1. A test process for a vehicular product or system, said test process comprising:

generating, by data processing hardware, standardized test cases for testing requirements of a vehicular product or a vehicular system;

generating, by the data processing hardware, test scripts derived from the standardized test cases;

performing, by the data processing hardware, tests on a product or system based on the test scripts;

generating, by the data processing hardware, test reports based on the performed tests; and

uploading, by the data processing hardware, the test reports to a product lifecycle management tool.

2. The test process of claim 1, wherein the tests comprise bench tests.

3. The test process of claim 1, wherein generating test scripts comprises generating tests scripts derived from the standardized test cases without any other input.

4. The test process of claim 1, wherein generating standardized test cases comprises generating structured test cases and not free form.

5. The test process of claim 1, comprising uploading, by data processing hardware, a verdict for each respective test to the product lifecycle management tool.

6. The test process of claim 5, wherein the verdict comprises a pass verdict, a fail verdict or a no result verdict.

7. The test process of claim 1, wherein performing tests on the product or system based on the test scripts includes generating and collecting raw data.

8. The test process of claim 7, comprising processing, by the data processing hardware, the raw data to generate the test reports.

9. The test process of claim 8, comprising uploading, by the data processing hardware, the raw data to the product lifecycle management tool.

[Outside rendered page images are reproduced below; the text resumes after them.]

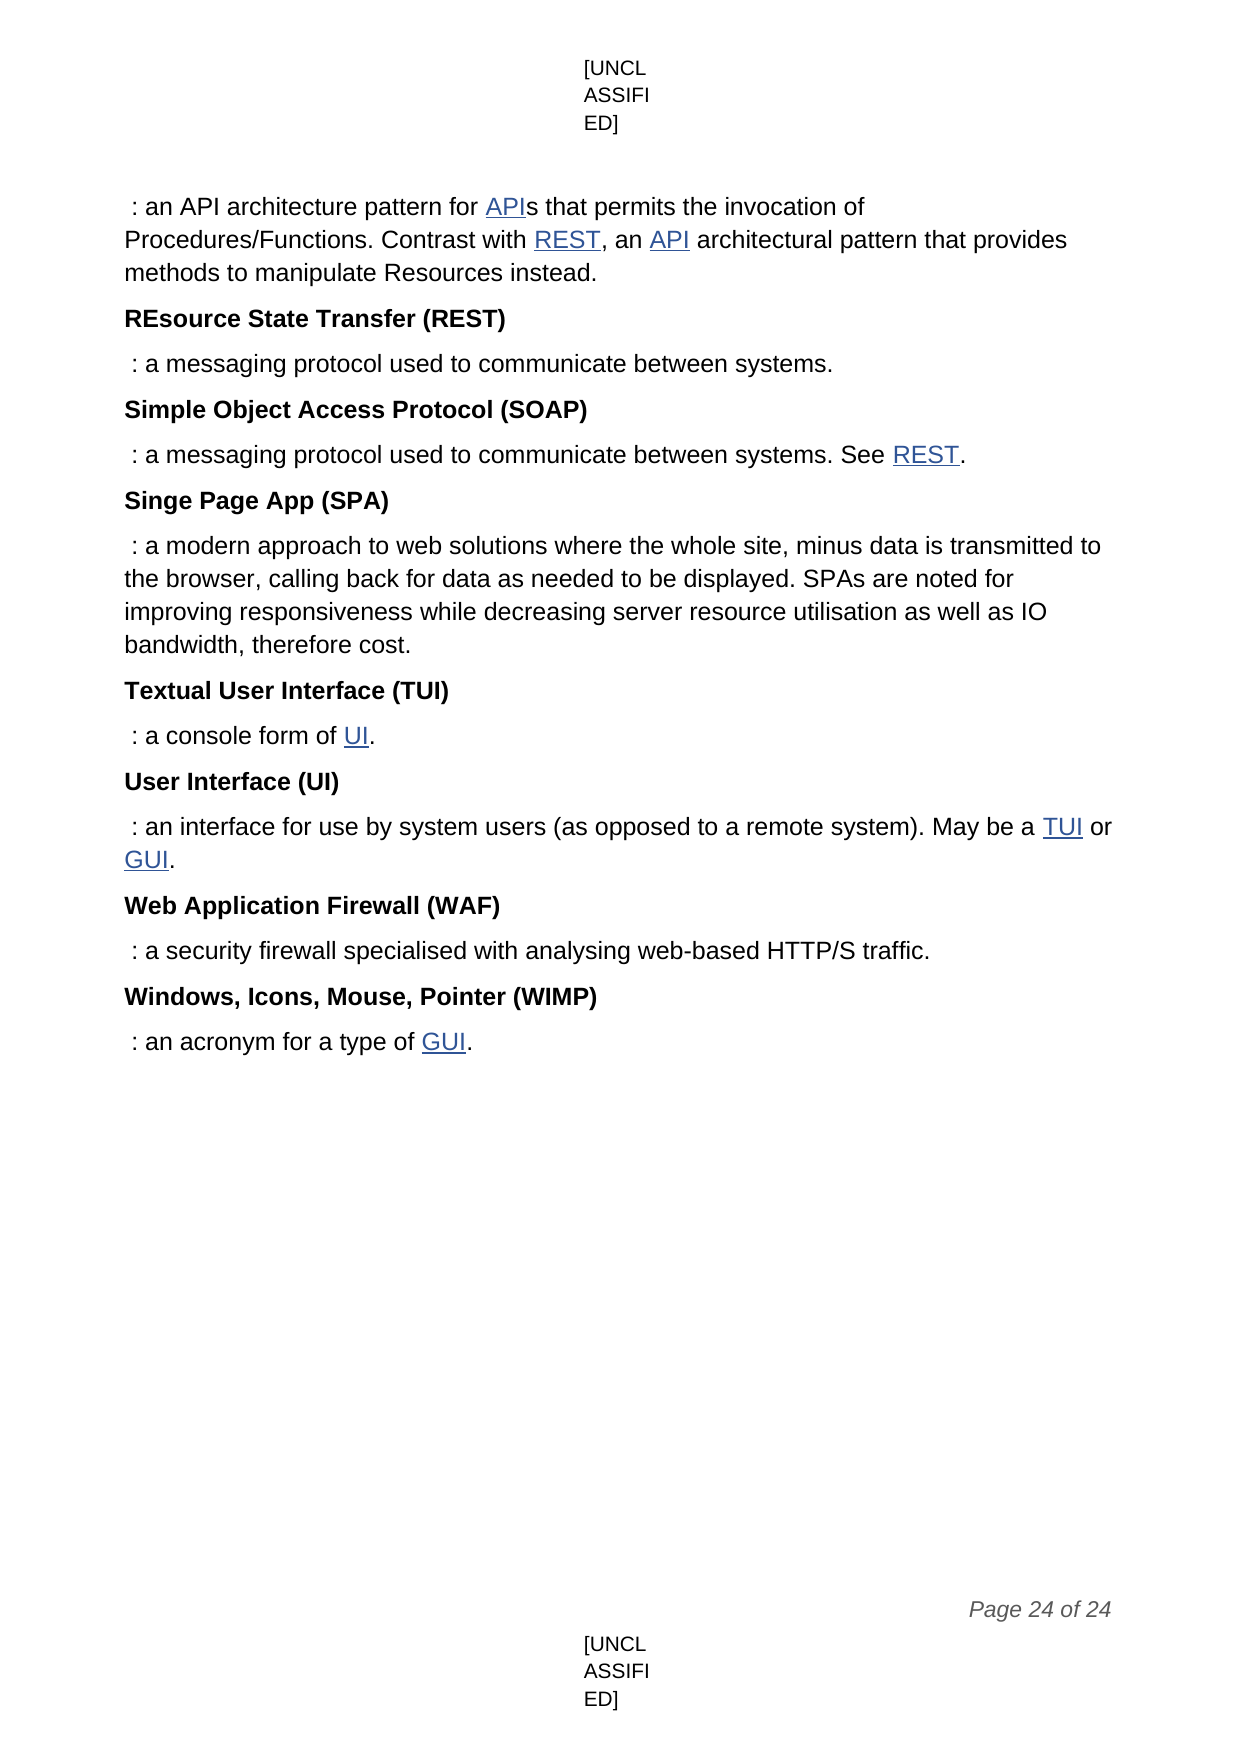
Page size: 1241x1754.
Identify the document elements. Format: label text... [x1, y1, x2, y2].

text : a messaging protocol used to communicate between systems. [124, 349, 1116, 378]
text Web Application Firewall (WAF) [124, 891, 1116, 919]
text Windows, Icons, Mouse, Pointer (WIMP) [124, 982, 1116, 1011]
text : a modern approach to web solutions where the whole site, minus data is transmitted to the browser, calling back for data as needed to be displayed. SPAs are noted for improving responsiveness while decreasing server resource utilisation as well as IO bandwidth, therefore cost. [124, 531, 1116, 659]
text : a security firewall specialised with analysing web-based HTTP/S traffic. [124, 936, 1116, 965]
text REsource State Transfer (REST) [124, 303, 1116, 332]
text User Interface (UI) [124, 767, 1116, 796]
text : an acronym for a type of GUI. [124, 1027, 1116, 1056]
text : a console form of UI. [124, 721, 1116, 750]
text Simple Object Access Protocol (SOAP) [124, 394, 1116, 423]
text Textual User Interface (TUI) [124, 676, 1116, 704]
text : a messaging protocol used to communicate between systems. See REST. [124, 440, 1116, 469]
text Singe Page App (SPA) [124, 486, 1116, 514]
text : an API architecture pattern for APIs that permits the invocation of Procedures/Functions. Contrast with REST, an API architectural pattern that provides methods to manipulate Resources instead. [124, 192, 1116, 287]
text : an interface for use by system users (as opposed to a remote system). May be a TUI or GUI. [124, 812, 1116, 874]
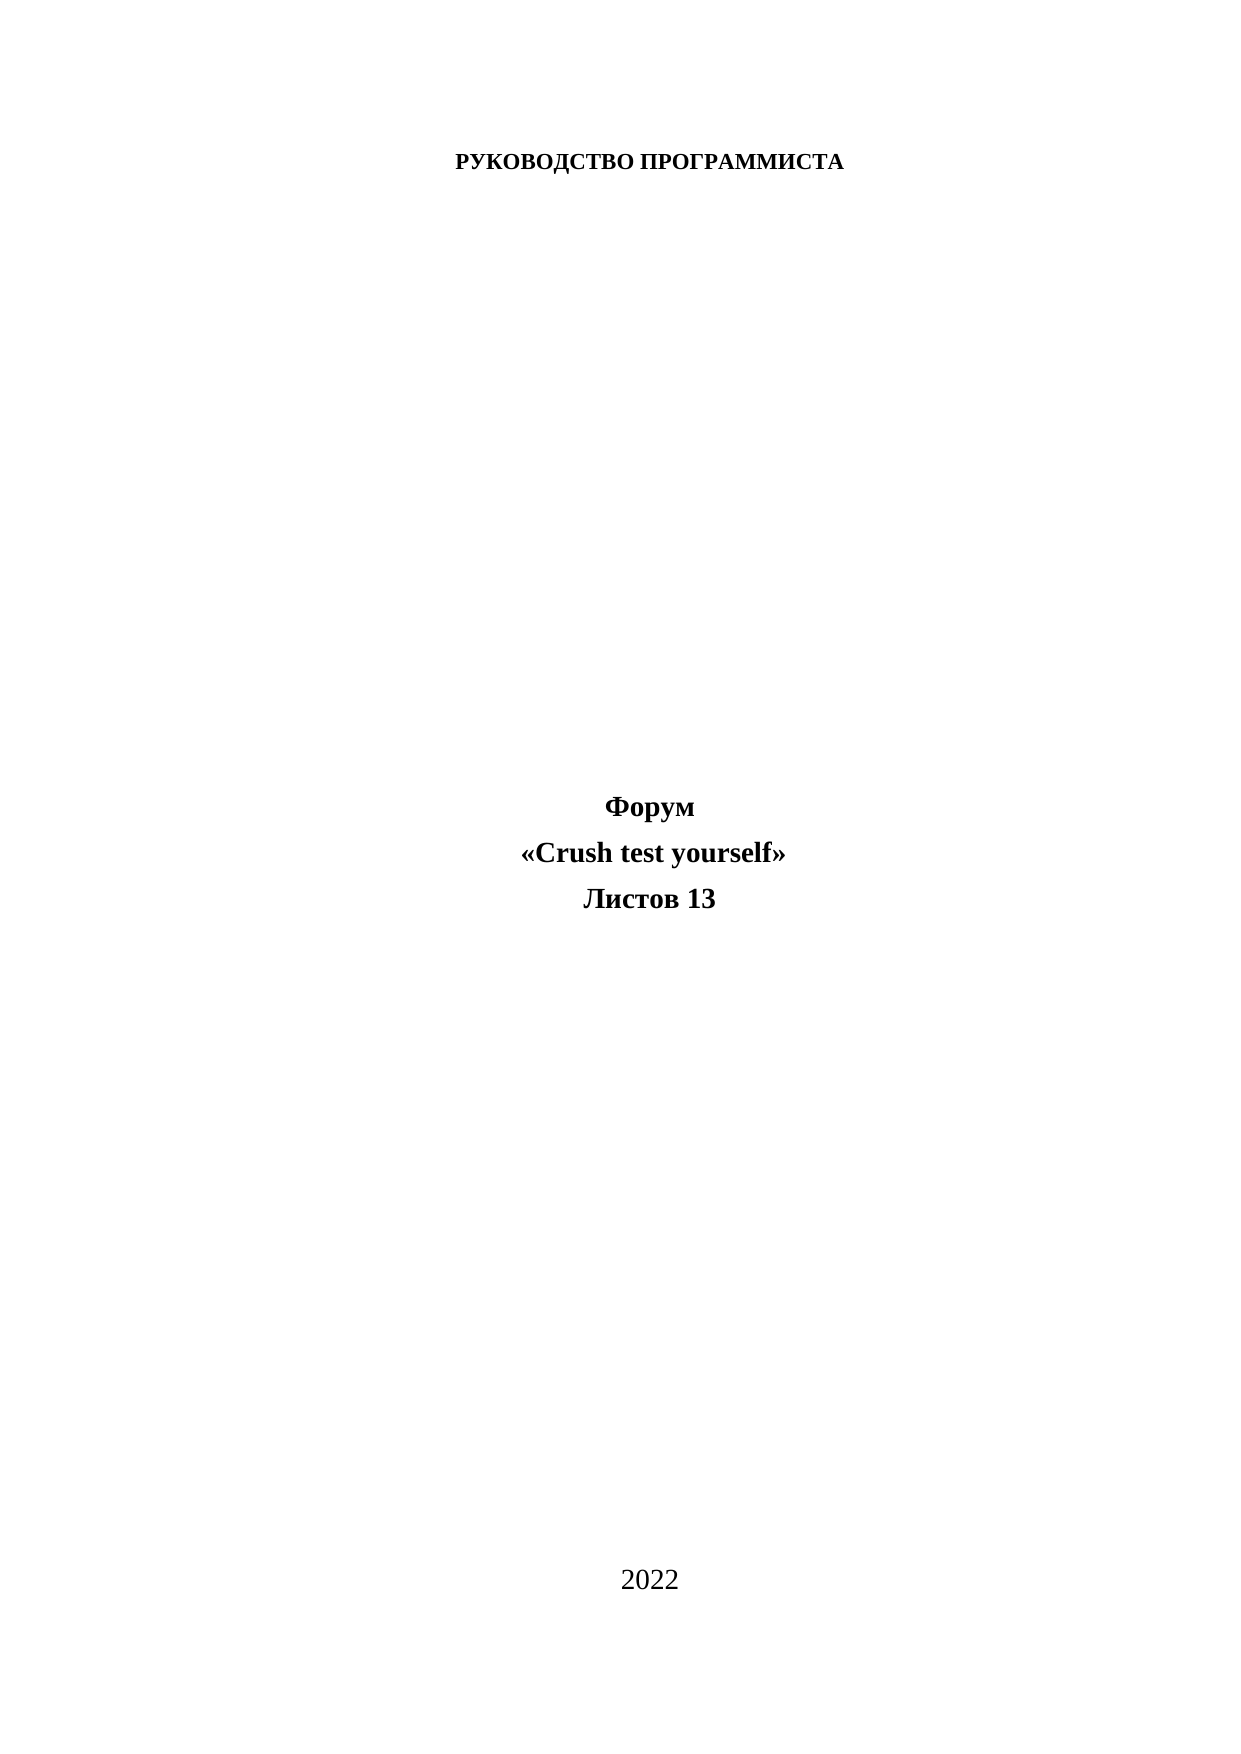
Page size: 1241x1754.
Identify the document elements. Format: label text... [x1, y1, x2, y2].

text 2022 [118, 1562, 1181, 1595]
text Листов 13 [118, 881, 1181, 914]
text «Crush test yourself» [118, 835, 1181, 868]
text РУКОВОДСТВО ПРОГРАММИСТА [118, 148, 1181, 174]
text Форум [118, 789, 1181, 822]
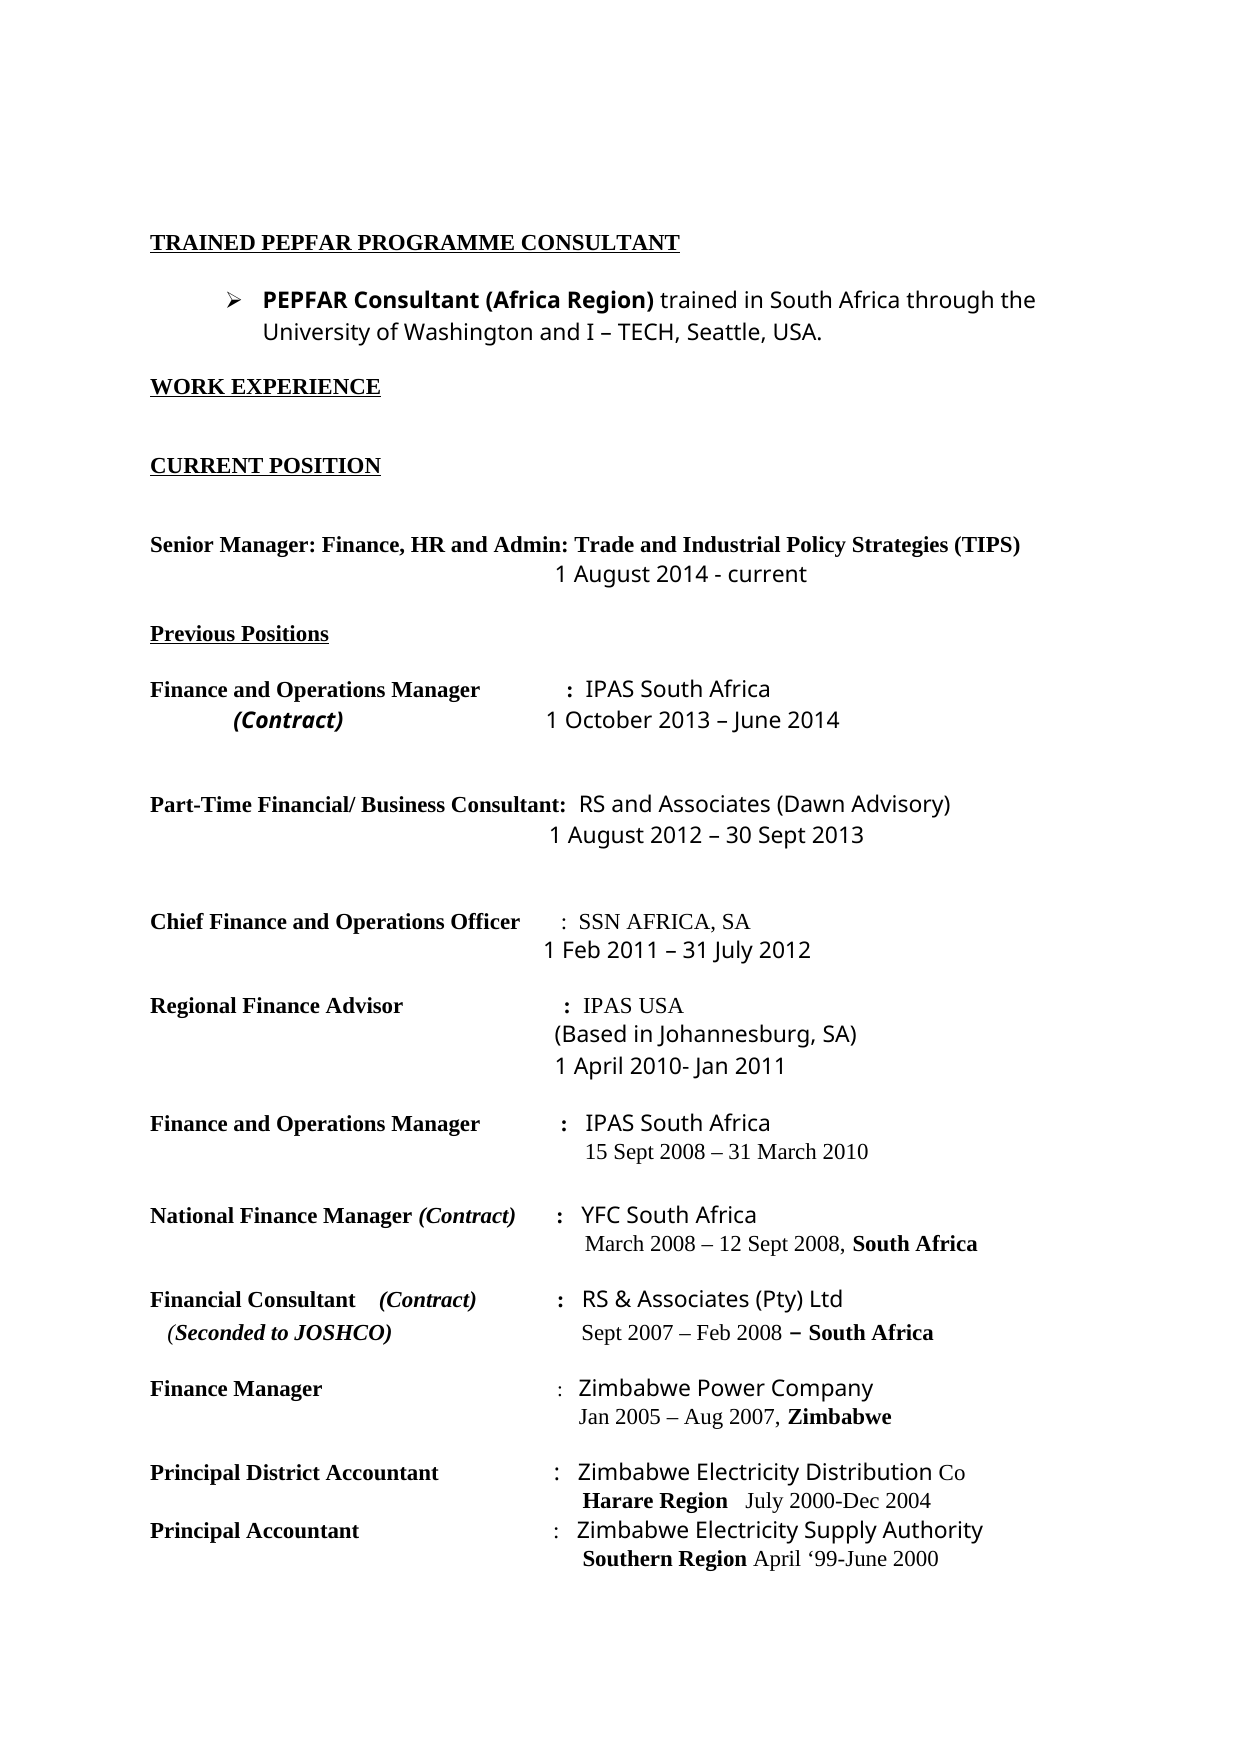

10. A test process for a vehicular product or system, said test process comprising:

generating, by data processing hardware, standardized test cases for testing requirements of a vehicular product or a vehicular system;

generating, by the data processing hardware, test scripts derived from the standardized test cases;

performing, by the data processing hardware, bench tests on a product or system based on the test scripts;

generating, by the data processing hardware, test reports based on the performed tests;

uploading, by the data processing hardware, the test reports to a product lifecycle management tool; and

uploading, by data processing hardware, a verdict for each respective test to the product lifecycle management tool.

11. The test process of claim 10, wherein generating test scripts comprises generating tests scripts derived from the standardized test cases without any other input.

12. The test process of claim 10, wherein generating standardized test cases comprises generating structured test cases and not free form.

13. The test process of claim 10, wherein the verdict comprises a pass verdict, a fail verdict or a no result verdict.

14. The test process of claim 10, wherein performing tests on the product or system based on the test scripts includes generating and collecting raw data.

15. The test process of claim 14, comprising processing, by the data processing hardware, the raw data to generate the test reports.

16. The test process of claim 15, comprising uploading, by the data processing hardware, the raw data to the product lifecycle management tool.

17. A test process for a vehicular product or system, said test process comprising:

generating, by data processing hardware, standardized structured test cases for testing requirements of a vehicular product or a vehicular system;

generating, by the data processing hardware, test scripts derived from the standardized test cases without any other input;

performing, by the data processing hardware, tests on a product or system based on the test scripts;

generating, by the data processing hardware, test reports based on the performed tests; and

uploading, by the data processing hardware, the test reports to a product lifecycle management tool.

18. The test process of claim 17, wherein performing tests on the product or system based on the test scripts includes generating and collecting raw data.

19. The test process of claim 18, comprising processing, by the data processing hardware, the raw data to generate the test reports.

20. The test process of claim 19, comprising uploading, by the data processing hardware, the raw data to the product lifecycle management tool.